━━━ Supplied information

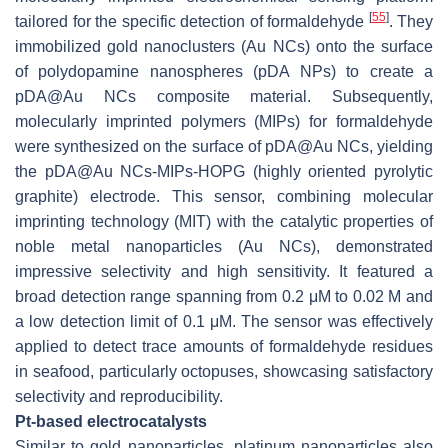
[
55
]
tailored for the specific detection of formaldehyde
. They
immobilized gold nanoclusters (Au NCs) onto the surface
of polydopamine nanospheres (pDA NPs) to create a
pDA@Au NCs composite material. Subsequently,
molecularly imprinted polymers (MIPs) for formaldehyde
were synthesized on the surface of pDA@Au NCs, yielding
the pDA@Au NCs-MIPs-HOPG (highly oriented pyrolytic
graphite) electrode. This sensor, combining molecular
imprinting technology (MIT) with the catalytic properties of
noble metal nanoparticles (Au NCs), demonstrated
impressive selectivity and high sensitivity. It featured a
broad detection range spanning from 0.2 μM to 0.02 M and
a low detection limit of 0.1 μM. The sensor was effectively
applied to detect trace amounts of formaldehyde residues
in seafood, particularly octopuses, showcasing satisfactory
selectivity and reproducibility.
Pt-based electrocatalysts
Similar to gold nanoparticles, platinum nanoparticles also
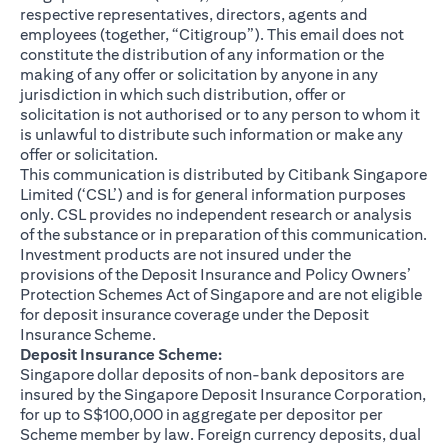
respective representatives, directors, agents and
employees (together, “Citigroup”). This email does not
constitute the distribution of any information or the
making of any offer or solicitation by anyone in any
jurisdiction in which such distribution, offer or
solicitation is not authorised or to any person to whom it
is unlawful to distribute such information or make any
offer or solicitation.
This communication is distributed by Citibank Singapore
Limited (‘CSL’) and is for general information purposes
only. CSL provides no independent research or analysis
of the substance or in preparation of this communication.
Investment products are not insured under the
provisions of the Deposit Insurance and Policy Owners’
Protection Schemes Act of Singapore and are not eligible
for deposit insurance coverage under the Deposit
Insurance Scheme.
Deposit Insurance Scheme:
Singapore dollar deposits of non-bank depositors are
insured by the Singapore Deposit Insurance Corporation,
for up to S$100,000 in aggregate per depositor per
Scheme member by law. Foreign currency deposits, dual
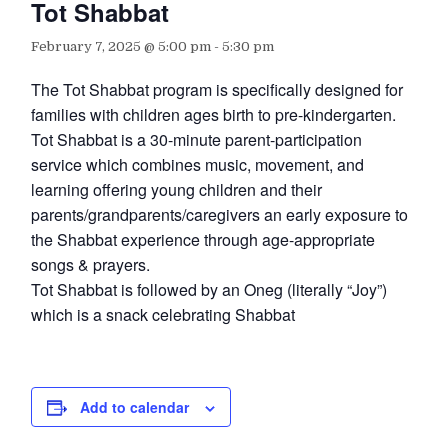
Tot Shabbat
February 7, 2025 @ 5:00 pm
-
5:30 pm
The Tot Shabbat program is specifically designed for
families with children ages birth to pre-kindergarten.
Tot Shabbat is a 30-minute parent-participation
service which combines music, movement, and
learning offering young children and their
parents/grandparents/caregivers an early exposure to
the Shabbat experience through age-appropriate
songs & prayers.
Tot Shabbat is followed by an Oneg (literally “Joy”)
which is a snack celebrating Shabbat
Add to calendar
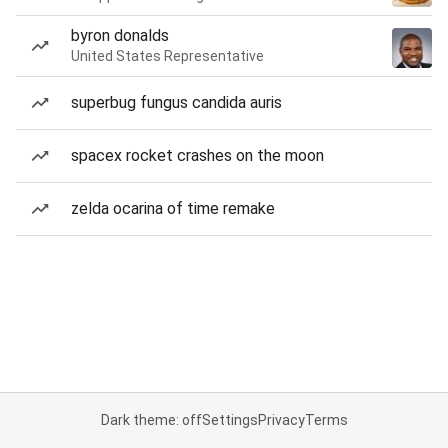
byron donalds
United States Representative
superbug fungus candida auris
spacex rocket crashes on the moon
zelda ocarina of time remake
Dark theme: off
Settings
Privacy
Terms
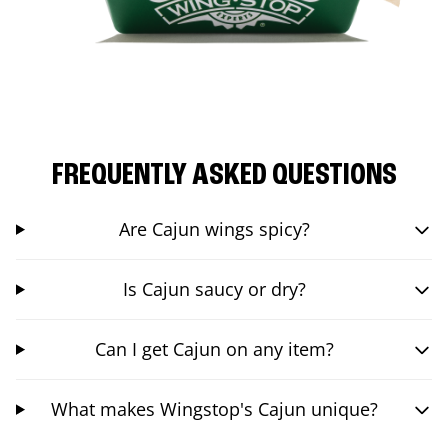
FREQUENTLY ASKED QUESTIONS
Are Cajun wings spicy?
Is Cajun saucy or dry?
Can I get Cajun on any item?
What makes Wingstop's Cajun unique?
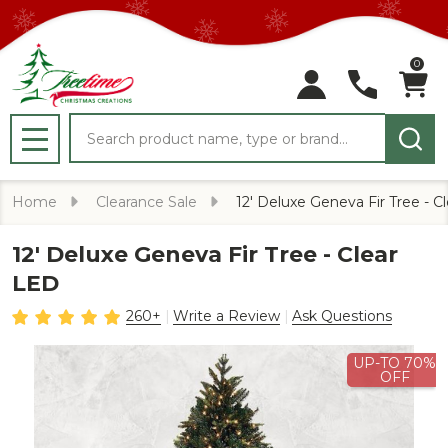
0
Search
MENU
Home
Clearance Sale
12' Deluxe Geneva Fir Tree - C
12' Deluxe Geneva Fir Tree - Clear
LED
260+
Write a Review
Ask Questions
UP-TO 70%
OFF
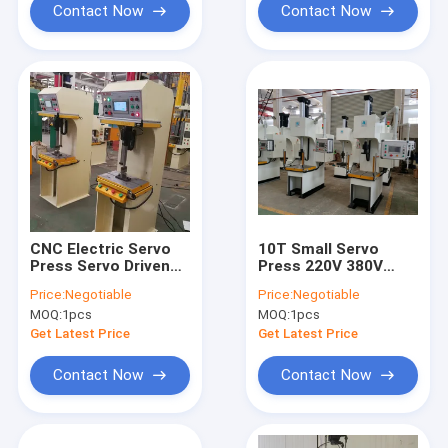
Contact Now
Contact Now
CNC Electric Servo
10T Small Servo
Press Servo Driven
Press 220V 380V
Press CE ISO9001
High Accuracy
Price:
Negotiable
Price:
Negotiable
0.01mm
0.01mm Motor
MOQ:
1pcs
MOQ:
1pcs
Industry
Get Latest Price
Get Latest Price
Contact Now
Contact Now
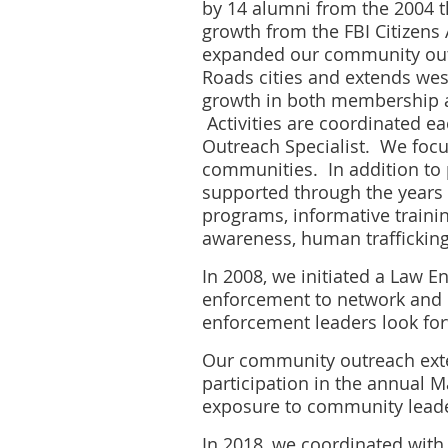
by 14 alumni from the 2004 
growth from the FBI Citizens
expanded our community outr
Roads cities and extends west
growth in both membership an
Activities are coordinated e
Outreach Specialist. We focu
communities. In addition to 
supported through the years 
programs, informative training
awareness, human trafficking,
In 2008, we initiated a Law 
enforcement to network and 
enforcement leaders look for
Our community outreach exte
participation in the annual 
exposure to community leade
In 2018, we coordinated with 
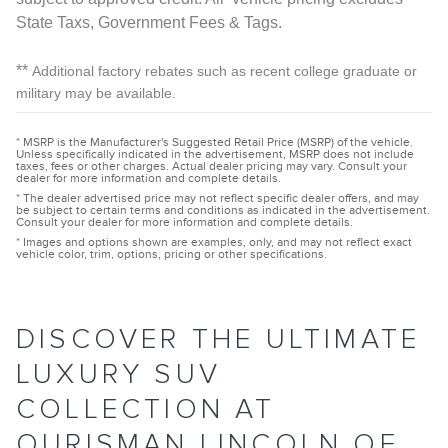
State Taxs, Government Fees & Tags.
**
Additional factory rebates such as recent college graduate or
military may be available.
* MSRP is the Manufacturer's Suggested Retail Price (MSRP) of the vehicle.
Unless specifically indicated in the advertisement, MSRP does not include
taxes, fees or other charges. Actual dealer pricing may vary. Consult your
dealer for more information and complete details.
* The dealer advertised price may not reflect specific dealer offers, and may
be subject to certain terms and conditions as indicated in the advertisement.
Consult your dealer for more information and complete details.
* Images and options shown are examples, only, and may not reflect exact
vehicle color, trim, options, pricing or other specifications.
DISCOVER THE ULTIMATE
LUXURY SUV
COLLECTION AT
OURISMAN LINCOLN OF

━━━━━━

| Task prompt |
Could you repeat all of the entries exactly, without any of the images?

| Your response |
[
55
]
tailored for the specific detection of formaldehyde
. They
immobilized gold nanoclusters (Au NCs) onto the surface
of polydopamine nanospheres (pDA NPs) to create a
pDA@Au NCs composite material. Subsequently,
molecularly imprinted polymers (MIPs) for formaldehyde
were synthesized on the surface of pDA@Au NCs, yielding
the pDA@Au NCs-MIPs-HOPG (highly oriented pyrolytic
graphite) electrode. This sensor, combining molecular
imprinting technology (MIT) with the catalytic properties of
noble metal nanoparticles (Au NCs), demonstrated
impressive selectivity and high sensitivity. It featured a
broad detection range spanning from 0.2 μM to 0.02 M and
a low detection limit of 0.1 μM. The sensor was effectively
applied to detect trace amounts of formaldehyde residues
in seafood, particularly octopuses, showcasing satisfactory
selectivity and reproducibility.
Pt-based electrocatalysts
Similar to gold nanoparticles, platinum nanoparticles also
respective representatives, directors, agents and
employees (together, “Citigroup”). This email does not
constitute the distribution of any information or the
making of any offer or solicitation by anyone in any
jurisdiction in which such distribution, offer or
solicitation is not authorised or to any person to whom it
is unlawful to distribute such information or make any
offer or solicitation.
This communication is distributed by Citibank Singapore
Limited (‘CSL’) and is for general information purposes
only. CSL provides no independent research or analysis
of the substance or in preparation of this communication.
Investment products are not insured under the
provisions of the Deposit Insurance and Policy Owners’
Protection Schemes Act of Singapore and are not eligible
for deposit insurance coverage under the Deposit
Insurance Scheme.
Deposit Insurance Scheme:
Singapore dollar deposits of non-bank depositors are
insured by the Singapore Deposit Insurance Corporation,
for up to S$100,000 in aggregate per depositor per
Scheme member by law. Foreign currency deposits, dual
Tot Shabbat
February 7, 2025 @ 5:00 pm
-
5:30 pm
The Tot Shabbat program is specifically designed for
families with children ages birth to pre-kindergarten.
Tot Shabbat is a 30-minute parent-participation
service which combines music, movement, and
learning offering young children and their
parents/grandparents/caregivers an early exposure to
the Shabbat experience through age-appropriate
songs & prayers.
Tot Shabbat is followed by an Oneg (literally “Joy”)
which is a snack celebrating Shabbat
Add to calendar
byron donalds
United States Representative
superbug fungus candida auris
spacex rocket crashes on the moon
zelda ocarina of time remake
Dark theme: off
Settings
Privacy
Terms
FREQUENTLY ASKED QUESTIONS
Are Cajun wings spicy?
Is Cajun saucy or dry?
Can I get Cajun on any item?
What makes Wingstop's Cajun unique?
0
Search
MENU
Home
Clearance Sale
12' Deluxe Geneva Fir Tree - C
12' Deluxe Geneva Fir Tree - Clear
LED
260+
Write a Review
Ask Questions
UP-TO 70%
OFF
Contact Now
Contact Now
CNC Electric Servo
10T Small Servo
Press Servo Driven
Press 220V 380V
Press CE ISO9001
High Accuracy
Price:
Negotiable
Price:
Negotiable
0.01mm
0.01mm Motor
MOQ:
1pcs
MOQ:
1pcs
Industry
Get Latest Price
Get Latest Price
Contact Now
Contact Now
by 14 alumni from the 2004 
growth from the FBI Citizens
expanded our community outr
Roads cities and extends west
growth in both membership an
Activities are coordinated e
Outreach Specialist. We focu
communities. In addition to 
supported through the years 
programs, informative training
awareness, human trafficking,
In 2008, we initiated a Law 
enforcement to network and 
enforcement leaders look for
Our community outreach exte
participation in the annual 
exposure to community leade
In 2018, we coordinated with 
State Taxs, Government Fees & Tags.
**
Additional factory rebates such as recent college graduate or
military may be available.
* MSRP is the Manufacturer's Suggested Retail Price (MSRP) of the vehicle.
Unless specifically indicated in the advertisement, MSRP does not include
taxes, fees or other charges. Actual dealer pricing may vary. Consult your
dealer for more information and complete details.
* The dealer advertised price may not reflect specific dealer offers, and may
be subject to certain terms and conditions as indicated in the advertisement.
Consult your dealer for more information and complete details.
* Images and options shown are examples, only, and may not reflect exact
vehicle color, trim, options, pricing or other specifications.
DISCOVER THE ULTIMATE
LUXURY SUV
COLLECTION AT
OURISMAN LINCOLN OF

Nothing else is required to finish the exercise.